# Smoked some fresh pork bellies... Qview



## motoman3b (Jan 29, 2012)

Worked out a deal this year, butchered a couple deer for a guy in trade for a pig so these bellies were probably the freshest you can get.  Smoked with a mix of hickory and apple.  Turned out great!


----------



## sprky (Jan 29, 2012)

Looks like your links are broken I get page not found error.


----------



## motoman3b (Jan 29, 2012)




----------



## pit 4 brains (Jan 29, 2012)

What cure did you use for those? Did you season at all or just go bare and let the smoke do all the flavoring?


----------



## motoman3b (Jan 29, 2012)

Did a dry cure with mortons sugar cure, and yes they were bare in the smoker, I dont like to season things more then they need to be.  The one belly I did pour some pure maple syrup in while it was curing and it complemented the bacon very well added a hint of maple flavor!


----------



## venture (Jan 29, 2012)

Looks good!

Good luck and good smoking.


----------



## SmokinAl (Jan 30, 2012)

Looks real good from here!


----------



## africanmeat (Jan 30, 2012)

It looks really good


----------



## jrod62 (Jan 30, 2012)

Looks great :drool


----------



## rbranstner (Jan 30, 2012)

Looking good. I'm smoking a few bellies this weekend for the first time. So what was your smoking process? Hot or cold smoked, what temps, how long, etc.???


----------



## scarbelly (Jan 30, 2012)

They look good from here


----------



## motoman3b (Jan 30, 2012)

Cold smoked, kept the smoker around 100 degrees for about 10 hours using a mix of apple with a little hickory mixed in.  After it smoked I let it rest in the fridge overnight before slicing.  Going to be getting another pig in a month or two which is good cause this bacon sure isnt going to last.  I also make a ground and formed venison bacon so thats on my to do list sometime soon as well.


----------



## mballi3011 (Jan 30, 2012)

Nice bacon you have there.


----------



## smokinhusker (Feb 6, 2012)

Nice!!!


----------



## dave5440 (Feb 20, 2012)

I'm doing my first pork belly in a couple of days , i'm going with 200f untill an iT of 150 , but I'm not sure if I should use water or not. Any ideas?

Thanks

Dave


----------



## desertlites (Feb 20, 2012)

Are you going 200* because your not using a cure? and yes if your going to go that hot a water pan will keep the fat that will render from dripping into your heat source and causing a fire or flare ups.


----------



## dave5440 (Feb 21, 2012)

■ **What is asked**
1. In the pork belly thread, at what temperature and for how long did motoman3b cold smoke the bellies?
2. Please carry the pork belly thread on past its final line.

■ **Data section**
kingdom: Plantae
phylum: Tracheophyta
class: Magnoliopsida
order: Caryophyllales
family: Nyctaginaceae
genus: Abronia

■ **Written answers**
1. Around 100 degrees for about 10 hours.

2.
I did use a cure , I was following Michael Ruhlmans directions  http://ruhlman.com/2010/10/home-cured-bacon-2/

So I take it 200 is too hot , I can change that, I'm not doing it till thurs now as it seems I can't remember when I supposed to be at work.


----------



## chef jimmyj (Feb 21, 2012)

That cooking at 200*F is probably an Insurance policy that Mr. Ruhlman added because he has no idea who is reading his info. It lets you eat the Bacon right out of the refer with no further cooking, like BBB or CB. If you Always cook your Bacon before eating it, cold smoke it at <100*F until it gets a nice color, may be 10+/- hours...JJ


----------



## dave5440 (Feb 21, 2012)

Thanks for the info, I didn't realize I was in the cold smoke forum, I did a search to avoid starting a new thread. I like to eat it both ways so I'll have to decide which way to go.


----------



## alblancher (Feb 22, 2012)

I don't think the forum you are posting in is what prompted Chef JJ's response.   Dave I don't know how much experience you have with bacon but most of us cure with either a brine or dry cure and then cold smoke.  Some of us smoke for a couple of hours some of us smoke for a couple of days.    I've never hot smoked bacon but I know a bunch of members do and they seem to be pretty happy with their results.  

Good luck,   when you get it going post some Qview!


----------



## dave5440 (Feb 23, 2012)

Well it's done and it taste amazing, I'm never going to buy bacon again(willingly). I turned the smoker as low as it would go which wasn't below 140f. I left it in for 6hrs with apple wood.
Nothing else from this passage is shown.